Select Page

Survey: Two-Thirds of US CFOs See Trump Reelection

Survey: Two-Thirds of US CFOs See Trump Reelection

While some recent polls have President Donald Trump’s approval rating sinking and several top Democratic candidates leading him in head-to-head 2020 matchups, more than two-thirds of North American chief financial officers surveyed by CNBC see a Trump reelection.

About a quarter of them say former Vice President Joe Biden will win, according to results from the latest CNBC Global CFO Council Survey, conducted between Aug. 21 and Sept. 3, for the third quarter of 2019.

CNBC’s Global CFO Council consists of a number of the largest public and private companies in the world, managing more than $5 trillion in market value across a number of sectors.

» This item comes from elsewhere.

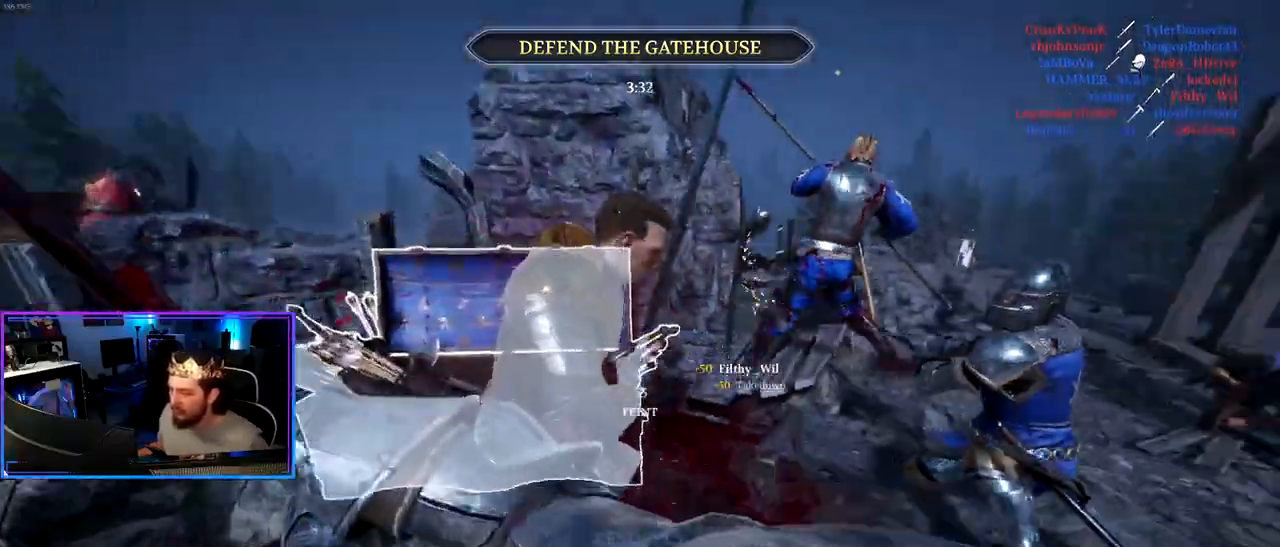
{"keys": ["a"], "mouse": [], "mouse_move": "right", "events": [[133, "w", "up"], [267, "shift", "up"]]}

Trump’s approval numbers have taken a beating of late as fears of a recession rise higher the longer the trade war with China goes on. Quinnipiac University, CNN/RSS (of course) and Washington Post-ABC News polls all have shown a drop in Trump’s approval, which has caught the attention of Wall Street.

FiveThirtyEight’s composite model of all polls shows Trump’s approval at 41.6% and his disapproval at 53.8%, which is about where it’s been his entire time in office.

CNBC’s survey shows Trump’s trade policies, particularly regarding China, have been a headwind for the incumbent.

A majority of respondents say current trade policy is bad for business over the next six months and almost half say their companies are experiencing higher costs as a result of tariffs, and more than a quarter say they’ve increased prices for American consumers to offset the higher costs.

However, the CFO survey also shows that the trade war isn’t scaring enough people into believing there will be a recession.

About 65% of respondents say we won’t hit a recession snag in 2020, even though they do not believe, as Trump does, the Federal Reserve should be cutting interest rates while the economy is strong. In fact, a majority of CFOs see current interest rates as “appropriate.”

A recent JPMorgan report put the odds of recession in the next year at about 40%, noting a global economic slowdown and a number of inverted yield curves in the U.S. bond market. In addition, tight labor markets, shrinking business profit margins and high corporate debt are all weaknesses that are “ample, but not glaring.”

The survey noted three regions where the CFOs described conditions as on the decline: China, the EU and the U.K. Britain has been on the decline for three straight quarters while the Euro zone and China fell from “Stable” in Q2 to declining in Q3.

The U.S., on the other hand, when from “improving” in Q2 to “stable” in Q3.